## Problem statement
Starting with the first line and ending with the one that holds "[173,38,315,50] In het", retype the entries exactly.
● ● ● ●
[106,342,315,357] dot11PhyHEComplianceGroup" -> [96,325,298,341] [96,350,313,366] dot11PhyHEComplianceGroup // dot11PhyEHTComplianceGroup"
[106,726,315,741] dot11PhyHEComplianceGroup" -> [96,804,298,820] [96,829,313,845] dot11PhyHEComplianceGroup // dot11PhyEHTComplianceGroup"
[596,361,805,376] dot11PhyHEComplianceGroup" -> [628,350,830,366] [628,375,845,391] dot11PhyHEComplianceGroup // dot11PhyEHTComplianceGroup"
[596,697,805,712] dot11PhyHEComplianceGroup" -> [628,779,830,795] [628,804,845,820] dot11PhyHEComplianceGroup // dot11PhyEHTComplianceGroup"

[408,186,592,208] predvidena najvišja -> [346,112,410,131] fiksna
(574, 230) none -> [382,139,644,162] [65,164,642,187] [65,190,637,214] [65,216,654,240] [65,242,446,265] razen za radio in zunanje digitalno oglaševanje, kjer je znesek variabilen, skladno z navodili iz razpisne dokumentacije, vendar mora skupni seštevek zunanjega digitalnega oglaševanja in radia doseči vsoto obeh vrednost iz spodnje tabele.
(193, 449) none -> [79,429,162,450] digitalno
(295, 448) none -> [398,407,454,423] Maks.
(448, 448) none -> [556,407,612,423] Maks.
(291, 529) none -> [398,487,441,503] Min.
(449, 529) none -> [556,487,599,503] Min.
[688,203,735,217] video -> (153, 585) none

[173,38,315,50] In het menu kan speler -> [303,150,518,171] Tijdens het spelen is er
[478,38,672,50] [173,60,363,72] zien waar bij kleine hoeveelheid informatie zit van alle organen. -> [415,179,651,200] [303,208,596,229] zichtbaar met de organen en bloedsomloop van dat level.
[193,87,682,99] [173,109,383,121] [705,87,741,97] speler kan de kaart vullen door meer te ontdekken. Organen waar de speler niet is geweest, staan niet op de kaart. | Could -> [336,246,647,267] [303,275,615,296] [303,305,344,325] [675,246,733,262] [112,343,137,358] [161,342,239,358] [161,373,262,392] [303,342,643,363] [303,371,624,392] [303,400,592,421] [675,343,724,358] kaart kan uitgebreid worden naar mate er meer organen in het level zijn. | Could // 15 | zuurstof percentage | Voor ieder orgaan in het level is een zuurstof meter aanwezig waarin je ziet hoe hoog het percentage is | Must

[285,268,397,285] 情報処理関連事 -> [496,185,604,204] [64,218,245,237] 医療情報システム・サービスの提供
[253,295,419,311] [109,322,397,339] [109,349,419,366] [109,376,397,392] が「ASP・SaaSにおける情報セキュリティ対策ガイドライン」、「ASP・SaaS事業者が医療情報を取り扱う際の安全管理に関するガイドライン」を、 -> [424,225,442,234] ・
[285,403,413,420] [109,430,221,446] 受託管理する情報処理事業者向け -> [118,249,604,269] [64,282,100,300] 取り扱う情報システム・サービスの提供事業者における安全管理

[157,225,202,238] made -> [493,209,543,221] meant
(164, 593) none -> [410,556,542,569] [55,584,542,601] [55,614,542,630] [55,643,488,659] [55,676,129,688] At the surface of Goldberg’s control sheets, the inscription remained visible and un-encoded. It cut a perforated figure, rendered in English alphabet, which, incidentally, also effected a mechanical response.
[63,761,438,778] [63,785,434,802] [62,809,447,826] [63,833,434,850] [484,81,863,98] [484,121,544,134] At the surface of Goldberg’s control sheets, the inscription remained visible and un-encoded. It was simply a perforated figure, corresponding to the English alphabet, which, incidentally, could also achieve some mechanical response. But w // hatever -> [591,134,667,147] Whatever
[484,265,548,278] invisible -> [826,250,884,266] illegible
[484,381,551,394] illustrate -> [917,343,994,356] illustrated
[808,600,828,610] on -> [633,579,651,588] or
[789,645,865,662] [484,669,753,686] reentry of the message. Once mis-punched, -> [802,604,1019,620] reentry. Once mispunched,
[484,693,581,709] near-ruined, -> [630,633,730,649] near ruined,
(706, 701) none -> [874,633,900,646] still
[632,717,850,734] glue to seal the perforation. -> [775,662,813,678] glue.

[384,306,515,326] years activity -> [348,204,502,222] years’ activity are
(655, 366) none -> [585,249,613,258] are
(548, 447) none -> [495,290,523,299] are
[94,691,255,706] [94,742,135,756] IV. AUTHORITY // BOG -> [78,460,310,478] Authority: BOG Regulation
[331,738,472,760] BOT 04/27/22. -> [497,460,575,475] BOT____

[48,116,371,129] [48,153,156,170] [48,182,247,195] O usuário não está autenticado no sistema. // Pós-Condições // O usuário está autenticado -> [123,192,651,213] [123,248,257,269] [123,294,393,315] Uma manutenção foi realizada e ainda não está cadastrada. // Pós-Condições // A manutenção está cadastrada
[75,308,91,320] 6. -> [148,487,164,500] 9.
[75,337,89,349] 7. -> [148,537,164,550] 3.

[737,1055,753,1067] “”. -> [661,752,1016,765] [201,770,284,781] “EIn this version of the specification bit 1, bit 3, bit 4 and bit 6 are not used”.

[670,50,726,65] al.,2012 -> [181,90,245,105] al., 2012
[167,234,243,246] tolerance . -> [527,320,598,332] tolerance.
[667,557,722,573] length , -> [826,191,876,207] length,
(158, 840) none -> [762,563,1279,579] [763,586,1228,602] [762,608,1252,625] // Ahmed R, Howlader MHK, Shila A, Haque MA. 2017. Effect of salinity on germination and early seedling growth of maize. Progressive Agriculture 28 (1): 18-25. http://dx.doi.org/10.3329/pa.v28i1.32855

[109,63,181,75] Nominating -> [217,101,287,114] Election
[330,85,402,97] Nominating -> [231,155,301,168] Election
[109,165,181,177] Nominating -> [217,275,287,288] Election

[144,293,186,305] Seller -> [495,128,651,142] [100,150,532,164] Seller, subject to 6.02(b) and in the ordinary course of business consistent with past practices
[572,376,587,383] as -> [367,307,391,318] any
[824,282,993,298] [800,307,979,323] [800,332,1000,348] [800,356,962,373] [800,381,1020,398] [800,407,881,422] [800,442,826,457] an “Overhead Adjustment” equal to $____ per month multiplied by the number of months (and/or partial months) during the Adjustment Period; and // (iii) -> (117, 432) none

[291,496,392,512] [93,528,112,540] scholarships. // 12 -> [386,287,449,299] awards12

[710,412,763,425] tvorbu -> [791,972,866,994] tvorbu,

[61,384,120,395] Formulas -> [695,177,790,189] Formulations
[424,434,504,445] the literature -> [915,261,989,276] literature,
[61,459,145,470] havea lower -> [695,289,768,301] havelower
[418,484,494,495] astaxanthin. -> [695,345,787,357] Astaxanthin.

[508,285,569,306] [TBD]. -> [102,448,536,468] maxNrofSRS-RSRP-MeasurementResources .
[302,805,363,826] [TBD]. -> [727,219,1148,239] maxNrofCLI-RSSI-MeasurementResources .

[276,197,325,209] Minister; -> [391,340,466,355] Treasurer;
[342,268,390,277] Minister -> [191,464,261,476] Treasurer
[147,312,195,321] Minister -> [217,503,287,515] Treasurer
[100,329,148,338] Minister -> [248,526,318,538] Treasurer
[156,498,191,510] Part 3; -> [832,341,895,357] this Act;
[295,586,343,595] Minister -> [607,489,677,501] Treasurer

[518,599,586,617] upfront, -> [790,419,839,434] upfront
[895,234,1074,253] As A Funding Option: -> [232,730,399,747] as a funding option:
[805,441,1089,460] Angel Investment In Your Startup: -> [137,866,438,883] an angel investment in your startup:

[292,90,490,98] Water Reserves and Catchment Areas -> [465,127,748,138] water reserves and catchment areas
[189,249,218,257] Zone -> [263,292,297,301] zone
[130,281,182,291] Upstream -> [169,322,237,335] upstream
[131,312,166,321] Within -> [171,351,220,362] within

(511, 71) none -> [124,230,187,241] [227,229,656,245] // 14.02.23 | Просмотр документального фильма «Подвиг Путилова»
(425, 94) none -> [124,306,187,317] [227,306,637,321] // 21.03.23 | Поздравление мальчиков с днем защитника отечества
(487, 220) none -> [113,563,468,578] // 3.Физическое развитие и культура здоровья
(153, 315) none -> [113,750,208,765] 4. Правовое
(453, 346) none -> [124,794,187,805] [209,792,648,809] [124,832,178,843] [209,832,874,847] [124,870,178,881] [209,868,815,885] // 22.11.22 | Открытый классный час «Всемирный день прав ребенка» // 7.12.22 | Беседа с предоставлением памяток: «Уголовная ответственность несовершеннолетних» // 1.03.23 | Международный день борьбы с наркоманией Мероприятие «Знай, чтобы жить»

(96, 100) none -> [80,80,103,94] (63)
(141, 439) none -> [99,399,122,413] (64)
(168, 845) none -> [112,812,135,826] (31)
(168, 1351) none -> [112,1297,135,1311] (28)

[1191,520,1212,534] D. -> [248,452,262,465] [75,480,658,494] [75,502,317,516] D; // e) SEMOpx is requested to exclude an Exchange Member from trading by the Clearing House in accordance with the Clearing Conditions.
● ● ● ●
## Response to the exercise
[106,342,315,357] dot11PhyHEComplianceGroup" -> [96,325,298,341] [96,350,313,366] dot11PhyHEComplianceGroup // dot11PhyEHTComplianceGroup"
[106,726,315,741] dot11PhyHEComplianceGroup" -> [96,804,298,820] [96,829,313,845] dot11PhyHEComplianceGroup // dot11PhyEHTComplianceGroup"
[596,361,805,376] dot11PhyHEComplianceGroup" -> [628,350,830,366] [628,375,845,391] dot11PhyHEComplianceGroup // dot11PhyEHTComplianceGroup"
[596,697,805,712] dot11PhyHEComplianceGroup" -> [628,779,830,795] [628,804,845,820] dot11PhyHEComplianceGroup // dot11PhyEHTComplianceGroup"

[408,186,592,208] predvidena najvišja -> [346,112,410,131] fiksna
(574, 230) none -> [382,139,644,162] [65,164,642,187] [65,190,637,214] [65,216,654,240] [65,242,446,265] razen za radio in zunanje digitalno oglaševanje, kjer je znesek variabilen, skladno z navodili iz razpisne dokumentacije, vendar mora skupni seštevek zunanjega digitalnega oglaševanja in radia doseči vsoto obeh vrednost iz spodnje tabele.
(193, 449) none -> [79,429,162,450] digitalno
(295, 448) none -> [398,407,454,423] Maks.
(448, 448) none -> [556,407,612,423] Maks.
(291, 529) none -> [398,487,441,503] Min.
(449, 529) none -> [556,487,599,503] Min.
[688,203,735,217] video -> (153, 585) none

[173,38,315,50] In het menu kan speler -> [303,150,518,171] Tijdens het spelen is er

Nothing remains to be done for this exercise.